I might go back for a short-term stay of a couple of months in future so I can learn Chinese Kung Fu properly and be an official Shaolin disciple! You can arrive for a few days and try out the life there first, before deciding the duration of your Shaolin Kung Fu journey. This can be anywhere from one week to three months (short term) or four to 12 months. 

After the lesson, I went on a tour of the temple grounds to better understand the history behind the Shaolin Temple. This is a place steeped with tradition, especially in martial arts, and it felt a little like coming home.





Topping off the visit to Shaolin was a Kung Fu performance held at regular timings each day. In that 30 minutes, you will get to witness the different disciplines of Shaolin Kung Fu, which is said to have 708 series of movement, including 552 series of Quan and weapon techniques, as well as 156 other series such as Qi Gong, grappling, wrestling and even attacking a vital point of the body.

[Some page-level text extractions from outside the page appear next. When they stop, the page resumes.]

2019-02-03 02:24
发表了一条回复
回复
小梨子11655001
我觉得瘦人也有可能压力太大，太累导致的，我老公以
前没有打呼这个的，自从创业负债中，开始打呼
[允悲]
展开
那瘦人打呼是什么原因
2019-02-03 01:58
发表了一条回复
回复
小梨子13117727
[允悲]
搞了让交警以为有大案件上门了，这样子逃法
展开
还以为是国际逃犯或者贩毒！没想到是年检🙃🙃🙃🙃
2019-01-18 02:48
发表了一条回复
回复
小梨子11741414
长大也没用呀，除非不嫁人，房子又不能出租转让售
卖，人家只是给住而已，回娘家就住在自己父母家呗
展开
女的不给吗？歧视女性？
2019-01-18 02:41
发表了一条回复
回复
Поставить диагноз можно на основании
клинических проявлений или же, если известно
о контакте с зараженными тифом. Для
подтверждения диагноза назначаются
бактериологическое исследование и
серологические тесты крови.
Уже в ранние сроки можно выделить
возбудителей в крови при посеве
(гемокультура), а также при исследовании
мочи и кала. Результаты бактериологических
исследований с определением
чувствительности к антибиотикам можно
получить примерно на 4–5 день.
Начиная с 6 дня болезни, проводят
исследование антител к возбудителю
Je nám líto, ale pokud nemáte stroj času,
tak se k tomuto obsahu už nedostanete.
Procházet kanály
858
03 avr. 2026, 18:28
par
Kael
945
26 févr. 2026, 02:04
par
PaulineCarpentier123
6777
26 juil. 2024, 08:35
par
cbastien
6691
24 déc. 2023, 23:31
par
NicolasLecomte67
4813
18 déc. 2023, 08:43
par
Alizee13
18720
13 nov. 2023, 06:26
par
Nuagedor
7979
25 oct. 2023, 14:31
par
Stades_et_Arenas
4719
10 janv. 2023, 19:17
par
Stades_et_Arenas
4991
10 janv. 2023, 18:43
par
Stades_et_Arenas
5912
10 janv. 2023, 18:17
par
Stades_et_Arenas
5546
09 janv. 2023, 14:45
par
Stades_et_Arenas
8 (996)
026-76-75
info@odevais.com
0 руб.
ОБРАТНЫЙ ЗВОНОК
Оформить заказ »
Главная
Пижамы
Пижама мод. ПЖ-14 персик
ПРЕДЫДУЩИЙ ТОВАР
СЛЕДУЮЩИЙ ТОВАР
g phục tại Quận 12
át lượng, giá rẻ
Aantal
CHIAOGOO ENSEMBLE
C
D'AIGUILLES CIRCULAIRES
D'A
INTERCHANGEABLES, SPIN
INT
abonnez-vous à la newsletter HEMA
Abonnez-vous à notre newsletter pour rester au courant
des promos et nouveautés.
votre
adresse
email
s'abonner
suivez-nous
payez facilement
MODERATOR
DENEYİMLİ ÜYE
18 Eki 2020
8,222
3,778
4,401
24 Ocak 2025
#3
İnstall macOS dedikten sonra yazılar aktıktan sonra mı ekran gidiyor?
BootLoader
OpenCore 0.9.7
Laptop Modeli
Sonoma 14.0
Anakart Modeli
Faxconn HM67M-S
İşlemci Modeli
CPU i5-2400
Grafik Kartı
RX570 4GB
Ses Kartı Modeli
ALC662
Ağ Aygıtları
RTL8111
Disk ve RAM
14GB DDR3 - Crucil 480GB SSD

If time permitted, I would have stayed at Shaolin longer. There is so much to learn and see there, and half a day is simply not sufficient.

Meanwhile, I will be practising the Kung Fu moves I picked up. I’ll be back, Shaolin!


If you are interested to learn Kung Fu at Shaolin, you can contact them at Training fees can be found here.

How to get to Henan:

There is no direct flight to Zhengzhou Xinzheng International Airport so you can take a transit at Guangzhou, Shanghai, Beijing or Hong Kong via airlines such as Singapore Airlines, Cathay Pacific, China Southern or China Eastern.